* _Exercise goal_
Set down exactly the lines in the records below that run from the line with "text_box [1356, 624, 1798, 835]" to the line with "text_box [68, 557, 657, 623]", inclusive, and nothing more.

* _Data_
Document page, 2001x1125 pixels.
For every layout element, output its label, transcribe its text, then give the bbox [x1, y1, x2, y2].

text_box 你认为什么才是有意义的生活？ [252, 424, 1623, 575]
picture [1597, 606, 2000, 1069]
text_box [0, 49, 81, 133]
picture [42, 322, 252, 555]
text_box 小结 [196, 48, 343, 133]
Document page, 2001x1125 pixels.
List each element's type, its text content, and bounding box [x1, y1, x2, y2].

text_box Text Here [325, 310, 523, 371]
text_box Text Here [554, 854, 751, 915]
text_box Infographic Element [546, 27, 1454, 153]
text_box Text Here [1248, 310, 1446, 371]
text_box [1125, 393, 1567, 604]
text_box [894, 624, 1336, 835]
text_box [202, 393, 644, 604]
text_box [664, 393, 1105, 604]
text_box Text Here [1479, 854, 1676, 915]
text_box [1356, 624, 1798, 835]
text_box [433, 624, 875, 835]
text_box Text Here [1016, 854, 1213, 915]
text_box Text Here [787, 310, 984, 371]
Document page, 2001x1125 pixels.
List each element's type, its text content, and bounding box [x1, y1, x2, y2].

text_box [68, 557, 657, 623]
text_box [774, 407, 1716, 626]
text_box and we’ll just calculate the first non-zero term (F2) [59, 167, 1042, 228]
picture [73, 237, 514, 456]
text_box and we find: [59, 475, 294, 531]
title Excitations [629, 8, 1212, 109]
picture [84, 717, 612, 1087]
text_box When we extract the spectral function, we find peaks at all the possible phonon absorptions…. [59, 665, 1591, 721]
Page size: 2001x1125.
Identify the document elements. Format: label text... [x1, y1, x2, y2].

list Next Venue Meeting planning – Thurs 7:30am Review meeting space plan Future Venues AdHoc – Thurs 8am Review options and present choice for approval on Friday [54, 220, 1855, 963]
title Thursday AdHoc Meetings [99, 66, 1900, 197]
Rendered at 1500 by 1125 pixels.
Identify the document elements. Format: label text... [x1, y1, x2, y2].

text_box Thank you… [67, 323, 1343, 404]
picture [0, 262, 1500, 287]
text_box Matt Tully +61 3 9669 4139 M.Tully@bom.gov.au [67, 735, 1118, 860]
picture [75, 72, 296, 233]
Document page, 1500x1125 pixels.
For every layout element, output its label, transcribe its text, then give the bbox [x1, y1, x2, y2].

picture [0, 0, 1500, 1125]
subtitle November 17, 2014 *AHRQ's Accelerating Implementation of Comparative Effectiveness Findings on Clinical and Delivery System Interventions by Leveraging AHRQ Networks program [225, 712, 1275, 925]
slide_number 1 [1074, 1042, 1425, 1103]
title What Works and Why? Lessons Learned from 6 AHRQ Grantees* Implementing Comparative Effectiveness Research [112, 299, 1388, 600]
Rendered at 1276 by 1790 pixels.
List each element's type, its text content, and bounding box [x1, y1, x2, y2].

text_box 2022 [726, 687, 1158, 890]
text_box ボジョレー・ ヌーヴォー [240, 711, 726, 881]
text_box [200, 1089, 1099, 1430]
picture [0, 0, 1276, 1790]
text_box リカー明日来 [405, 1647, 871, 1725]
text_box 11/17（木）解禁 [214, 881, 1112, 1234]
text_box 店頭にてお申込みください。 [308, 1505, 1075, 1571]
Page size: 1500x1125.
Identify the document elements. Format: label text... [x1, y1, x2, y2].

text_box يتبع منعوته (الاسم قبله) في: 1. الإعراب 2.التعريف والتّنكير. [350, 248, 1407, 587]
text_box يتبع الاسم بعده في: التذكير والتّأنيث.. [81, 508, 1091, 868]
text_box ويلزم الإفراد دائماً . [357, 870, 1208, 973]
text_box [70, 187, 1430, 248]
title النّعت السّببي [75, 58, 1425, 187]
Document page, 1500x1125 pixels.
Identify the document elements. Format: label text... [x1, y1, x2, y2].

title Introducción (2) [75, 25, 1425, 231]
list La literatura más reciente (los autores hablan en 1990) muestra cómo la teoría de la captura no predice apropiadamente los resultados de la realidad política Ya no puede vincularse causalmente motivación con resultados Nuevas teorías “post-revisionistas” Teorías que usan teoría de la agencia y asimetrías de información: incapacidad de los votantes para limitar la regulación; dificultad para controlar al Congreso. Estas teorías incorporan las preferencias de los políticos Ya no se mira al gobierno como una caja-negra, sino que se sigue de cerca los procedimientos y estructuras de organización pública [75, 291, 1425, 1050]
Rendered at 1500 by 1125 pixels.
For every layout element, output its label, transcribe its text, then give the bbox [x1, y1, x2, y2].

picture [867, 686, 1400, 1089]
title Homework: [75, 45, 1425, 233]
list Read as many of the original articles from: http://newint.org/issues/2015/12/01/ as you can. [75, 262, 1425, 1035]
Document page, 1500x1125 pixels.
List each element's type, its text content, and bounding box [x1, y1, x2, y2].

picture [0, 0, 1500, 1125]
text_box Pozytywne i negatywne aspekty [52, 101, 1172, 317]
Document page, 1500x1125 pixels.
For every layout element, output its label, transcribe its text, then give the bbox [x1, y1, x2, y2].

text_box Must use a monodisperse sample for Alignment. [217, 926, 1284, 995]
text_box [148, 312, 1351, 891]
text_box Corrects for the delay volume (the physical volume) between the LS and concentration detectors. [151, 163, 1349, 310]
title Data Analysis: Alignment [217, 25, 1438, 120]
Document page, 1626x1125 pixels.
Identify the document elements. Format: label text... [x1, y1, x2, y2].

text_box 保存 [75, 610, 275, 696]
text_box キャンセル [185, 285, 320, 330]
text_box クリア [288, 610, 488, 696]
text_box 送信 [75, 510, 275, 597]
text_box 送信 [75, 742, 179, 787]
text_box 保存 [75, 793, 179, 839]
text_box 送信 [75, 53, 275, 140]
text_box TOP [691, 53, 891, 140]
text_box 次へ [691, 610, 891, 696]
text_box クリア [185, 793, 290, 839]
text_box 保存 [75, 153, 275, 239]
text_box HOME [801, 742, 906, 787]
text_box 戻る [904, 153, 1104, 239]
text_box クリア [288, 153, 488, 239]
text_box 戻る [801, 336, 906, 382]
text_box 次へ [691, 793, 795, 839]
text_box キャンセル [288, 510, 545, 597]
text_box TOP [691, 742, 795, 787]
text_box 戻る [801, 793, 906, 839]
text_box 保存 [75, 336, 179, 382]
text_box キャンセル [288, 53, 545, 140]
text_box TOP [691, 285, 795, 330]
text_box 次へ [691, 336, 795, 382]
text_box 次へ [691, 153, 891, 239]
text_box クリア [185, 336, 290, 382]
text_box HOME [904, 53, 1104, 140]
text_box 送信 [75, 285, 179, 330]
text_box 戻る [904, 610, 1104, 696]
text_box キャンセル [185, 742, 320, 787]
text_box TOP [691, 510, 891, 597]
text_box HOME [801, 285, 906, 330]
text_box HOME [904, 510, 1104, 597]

* _Answer section_
text_box [1356, 624, 1798, 835]
text_box [433, 624, 875, 835]
text_box Text Here [1016, 854, 1213, 915]
text_box Text Here [787, 310, 984, 371]
Document page, 2001x1125 pixels.
List each element's type, its text content, and bounding box [x1, y1, x2, y2].

text_box [68, 557, 657, 623]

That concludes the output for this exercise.